Exercise brief. Edit the listing below by changing each "readable" to "legible" and leaving every other part unchanged.

Supplied data.
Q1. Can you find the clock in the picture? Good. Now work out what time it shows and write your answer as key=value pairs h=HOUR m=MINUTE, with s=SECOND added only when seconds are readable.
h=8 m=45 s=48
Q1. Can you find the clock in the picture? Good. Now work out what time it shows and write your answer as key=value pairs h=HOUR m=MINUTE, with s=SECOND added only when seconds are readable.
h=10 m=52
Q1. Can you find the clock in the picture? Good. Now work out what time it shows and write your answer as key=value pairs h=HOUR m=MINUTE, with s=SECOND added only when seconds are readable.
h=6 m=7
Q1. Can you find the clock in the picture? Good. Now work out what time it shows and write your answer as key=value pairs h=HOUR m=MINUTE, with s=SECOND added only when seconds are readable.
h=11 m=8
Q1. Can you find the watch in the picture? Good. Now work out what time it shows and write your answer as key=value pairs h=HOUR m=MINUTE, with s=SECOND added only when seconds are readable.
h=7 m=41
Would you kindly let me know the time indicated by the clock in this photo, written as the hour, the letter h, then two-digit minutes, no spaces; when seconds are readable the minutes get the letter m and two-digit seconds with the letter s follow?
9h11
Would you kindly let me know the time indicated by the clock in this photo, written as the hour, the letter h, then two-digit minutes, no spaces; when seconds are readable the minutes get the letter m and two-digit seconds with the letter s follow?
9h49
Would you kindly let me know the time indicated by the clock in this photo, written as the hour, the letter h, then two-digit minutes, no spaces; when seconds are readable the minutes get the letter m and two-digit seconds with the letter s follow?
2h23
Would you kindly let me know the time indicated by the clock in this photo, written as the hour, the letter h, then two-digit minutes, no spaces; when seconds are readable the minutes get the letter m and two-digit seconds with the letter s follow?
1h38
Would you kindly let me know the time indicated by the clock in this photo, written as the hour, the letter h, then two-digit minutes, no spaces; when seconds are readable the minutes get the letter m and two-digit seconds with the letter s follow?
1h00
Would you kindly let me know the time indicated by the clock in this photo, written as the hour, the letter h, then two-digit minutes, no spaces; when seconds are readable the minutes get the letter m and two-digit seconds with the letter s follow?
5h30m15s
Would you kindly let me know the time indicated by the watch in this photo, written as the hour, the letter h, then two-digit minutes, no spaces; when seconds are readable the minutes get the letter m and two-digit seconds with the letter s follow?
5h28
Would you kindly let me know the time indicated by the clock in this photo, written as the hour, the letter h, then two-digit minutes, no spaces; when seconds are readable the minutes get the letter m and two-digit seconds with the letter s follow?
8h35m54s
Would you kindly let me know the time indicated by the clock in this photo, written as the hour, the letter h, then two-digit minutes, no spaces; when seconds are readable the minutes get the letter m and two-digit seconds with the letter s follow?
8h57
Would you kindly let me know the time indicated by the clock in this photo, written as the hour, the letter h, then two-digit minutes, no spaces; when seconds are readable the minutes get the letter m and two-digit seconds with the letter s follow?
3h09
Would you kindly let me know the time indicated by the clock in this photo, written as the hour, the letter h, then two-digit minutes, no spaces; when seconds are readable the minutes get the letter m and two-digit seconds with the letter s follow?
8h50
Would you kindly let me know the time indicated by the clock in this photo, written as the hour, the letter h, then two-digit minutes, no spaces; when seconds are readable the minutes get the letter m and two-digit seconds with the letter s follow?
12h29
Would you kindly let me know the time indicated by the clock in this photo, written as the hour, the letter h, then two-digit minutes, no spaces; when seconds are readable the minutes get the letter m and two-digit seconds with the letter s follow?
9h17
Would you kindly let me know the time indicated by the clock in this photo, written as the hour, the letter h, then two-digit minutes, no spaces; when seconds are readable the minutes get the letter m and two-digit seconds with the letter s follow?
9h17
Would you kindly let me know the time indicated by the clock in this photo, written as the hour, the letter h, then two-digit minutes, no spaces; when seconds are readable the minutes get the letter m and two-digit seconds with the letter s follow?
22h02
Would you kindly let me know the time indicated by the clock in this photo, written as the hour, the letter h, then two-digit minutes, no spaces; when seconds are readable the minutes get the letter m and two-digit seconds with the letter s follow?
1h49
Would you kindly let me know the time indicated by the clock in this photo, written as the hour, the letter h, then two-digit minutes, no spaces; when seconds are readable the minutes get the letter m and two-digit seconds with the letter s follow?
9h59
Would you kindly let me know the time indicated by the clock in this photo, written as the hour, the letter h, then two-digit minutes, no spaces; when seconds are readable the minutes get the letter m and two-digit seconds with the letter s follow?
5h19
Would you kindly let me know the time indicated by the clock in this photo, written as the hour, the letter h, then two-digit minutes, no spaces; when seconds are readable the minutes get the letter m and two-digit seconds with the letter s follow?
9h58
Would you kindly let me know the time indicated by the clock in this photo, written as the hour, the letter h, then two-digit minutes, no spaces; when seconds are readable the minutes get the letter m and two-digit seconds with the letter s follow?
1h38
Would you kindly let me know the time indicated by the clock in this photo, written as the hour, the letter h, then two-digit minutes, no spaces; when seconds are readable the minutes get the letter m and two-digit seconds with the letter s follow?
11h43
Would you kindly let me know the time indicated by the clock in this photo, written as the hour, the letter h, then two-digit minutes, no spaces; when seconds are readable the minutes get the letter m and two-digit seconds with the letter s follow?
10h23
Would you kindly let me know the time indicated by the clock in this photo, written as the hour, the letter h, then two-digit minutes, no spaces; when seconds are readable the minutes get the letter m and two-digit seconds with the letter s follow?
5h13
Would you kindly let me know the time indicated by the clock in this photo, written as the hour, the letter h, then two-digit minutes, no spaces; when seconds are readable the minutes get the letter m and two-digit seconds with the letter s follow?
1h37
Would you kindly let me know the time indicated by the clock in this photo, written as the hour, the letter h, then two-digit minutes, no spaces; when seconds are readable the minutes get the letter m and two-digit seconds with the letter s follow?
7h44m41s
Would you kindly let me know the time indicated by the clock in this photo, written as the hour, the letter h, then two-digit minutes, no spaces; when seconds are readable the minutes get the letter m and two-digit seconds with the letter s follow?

Result.
Q1. Can you find the clock in the picture? Good. Now work out what time it shows and write your answer as key=value pairs h=HOUR m=MINUTE, with s=SECOND added only when seconds are legible.
h=8 m=45 s=48
Q1. Can you find the clock in the picture? Good. Now work out what time it shows and write your answer as key=value pairs h=HOUR m=MINUTE, with s=SECOND added only when seconds are legible.
h=10 m=52
Q1. Can you find the clock in the picture? Good. Now work out what time it shows and write your answer as key=value pairs h=HOUR m=MINUTE, with s=SECOND added only when seconds are legible.
h=6 m=7
Q1. Can you find the clock in the picture? Good. Now work out what time it shows and write your answer as key=value pairs h=HOUR m=MINUTE, with s=SECOND added only when seconds are legible.
h=11 m=8
Q1. Can you find the watch in the picture? Good. Now work out what time it shows and write your answer as key=value pairs h=HOUR m=MINUTE, with s=SECOND added only when seconds are legible.
h=7 m=41
Would you kindly let me know the time indicated by the clock in this photo, written as the hour, the letter h, then two-digit minutes, no spaces; when seconds are legible the minutes get the letter m and two-digit seconds with the letter s follow?
9h11
Would you kindly let me know the time indicated by the clock in this photo, written as the hour, the letter h, then two-digit minutes, no spaces; when seconds are legible the minutes get the letter m and two-digit seconds with the letter s follow?
9h49
Would you kindly let me know the time indicated by the clock in this photo, written as the hour, the letter h, then two-digit minutes, no spaces; when seconds are legible the minutes get the letter m and two-digit seconds with the letter s follow?
2h23
Would you kindly let me know the time indicated by the clock in this photo, written as the hour, the letter h, then two-digit minutes, no spaces; when seconds are legible the minutes get the letter m and two-digit seconds with the letter s follow?
1h38
Would you kindly let me know the time indicated by the clock in this photo, written as the hour, the letter h, then two-digit minutes, no spaces; when seconds are legible the minutes get the letter m and two-digit seconds with the letter s follow?
1h00
Would you kindly let me know the time indicated by the clock in this photo, written as the hour, the letter h, then two-digit minutes, no spaces; when seconds are legible the minutes get the letter m and two-digit seconds with the letter s follow?
5h30m15s
Would you kindly let me know the time indicated by the watch in this photo, written as the hour, the letter h, then two-digit minutes, no spaces; when seconds are legible the minutes get the letter m and two-digit seconds with the letter s follow?
5h28
Would you kindly let me know the time indicated by the clock in this photo, written as the hour, the letter h, then two-digit minutes, no spaces; when seconds are legible the minutes get the letter m and two-digit seconds with the letter s follow?
8h35m54s
Would you kindly let me know the time indicated by the clock in this photo, written as the hour, the letter h, then two-digit minutes, no spaces; when seconds are legible the minutes get the letter m and two-digit seconds with the letter s follow?
8h57
Would you kindly let me know the time indicated by the clock in this photo, written as the hour, the letter h, then two-digit minutes, no spaces; when seconds are legible the minutes get the letter m and two-digit seconds with the letter s follow?
3h09
Would you kindly let me know the time indicated by the clock in this photo, written as the hour, the letter h, then two-digit minutes, no spaces; when seconds are legible the minutes get the letter m and two-digit seconds with the letter s follow?
8h50
Would you kindly let me know the time indicated by the clock in this photo, written as the hour, the letter h, then two-digit minutes, no spaces; when seconds are legible the minutes get the letter m and two-digit seconds with the letter s follow?
12h29
Would you kindly let me know the time indicated by the clock in this photo, written as the hour, the letter h, then two-digit minutes, no spaces; when seconds are legible the minutes get the letter m and two-digit seconds with the letter s follow?
9h17
Would you kindly let me know the time indicated by the clock in this photo, written as the hour, the letter h, then two-digit minutes, no spaces; when seconds are legible the minutes get the letter m and two-digit seconds with the letter s follow?
9h17
Would you kindly let me know the time indicated by the clock in this photo, written as the hour, the letter h, then two-digit minutes, no spaces; when seconds are legible the minutes get the letter m and two-digit seconds with the letter s follow?
22h02
Would you kindly let me know the time indicated by the clock in this photo, written as the hour, the letter h, then two-digit minutes, no spaces; when seconds are legible the minutes get the letter m and two-digit seconds with the letter s follow?
1h49
Would you kindly let me know the time indicated by the clock in this photo, written as the hour, the letter h, then two-digit minutes, no spaces; when seconds are legible the minutes get the letter m and two-digit seconds with the letter s follow?
9h59
Would you kindly let me know the time indicated by the clock in this photo, written as the hour, the letter h, then two-digit minutes, no spaces; when seconds are legible the minutes get the letter m and two-digit seconds with the letter s follow?
5h19
Would you kindly let me know the time indicated by the clock in this photo, written as the hour, the letter h, then two-digit minutes, no spaces; when seconds are legible the minutes get the letter m and two-digit seconds with the letter s follow?
9h58
Would you kindly let me know the time indicated by the clock in this photo, written as the hour, the letter h, then two-digit minutes, no spaces; when seconds are legible the minutes get the letter m and two-digit seconds with the letter s follow?
1h38
Would you kindly let me know the time indicated by the clock in this photo, written as the hour, the letter h, then two-digit minutes, no spaces; when seconds are legible the minutes get the letter m and two-digit seconds with the letter s follow?
11h43
Would you kindly let me know the time indicated by the clock in this photo, written as the hour, the letter h, then two-digit minutes, no spaces; when seconds are legible the minutes get the letter m and two-digit seconds with the letter s follow?
10h23
Would you kindly let me know the time indicated by the clock in this photo, written as the hour, the letter h, then two-digit minutes, no spaces; when seconds are legible the minutes get the letter m and two-digit seconds with the letter s follow?
5h13
Would you kindly let me know the time indicated by the clock in this photo, written as the hour, the letter h, then two-digit minutes, no spaces; when seconds are legible the minutes get the letter m and two-digit seconds with the letter s follow?
1h37
Would you kindly let me know the time indicated by the clock in this photo, written as the hour, the letter h, then two-digit minutes, no spaces; when seconds are legible the minutes get the letter m and two-digit seconds with the letter s follow?
7h44m41s
Would you kindly let me know the time indicated by the clock in this photo, written as the hour, the letter h, then two-digit minutes, no spaces; when seconds are legible the minutes get the letter m and two-digit seconds with the letter s follow?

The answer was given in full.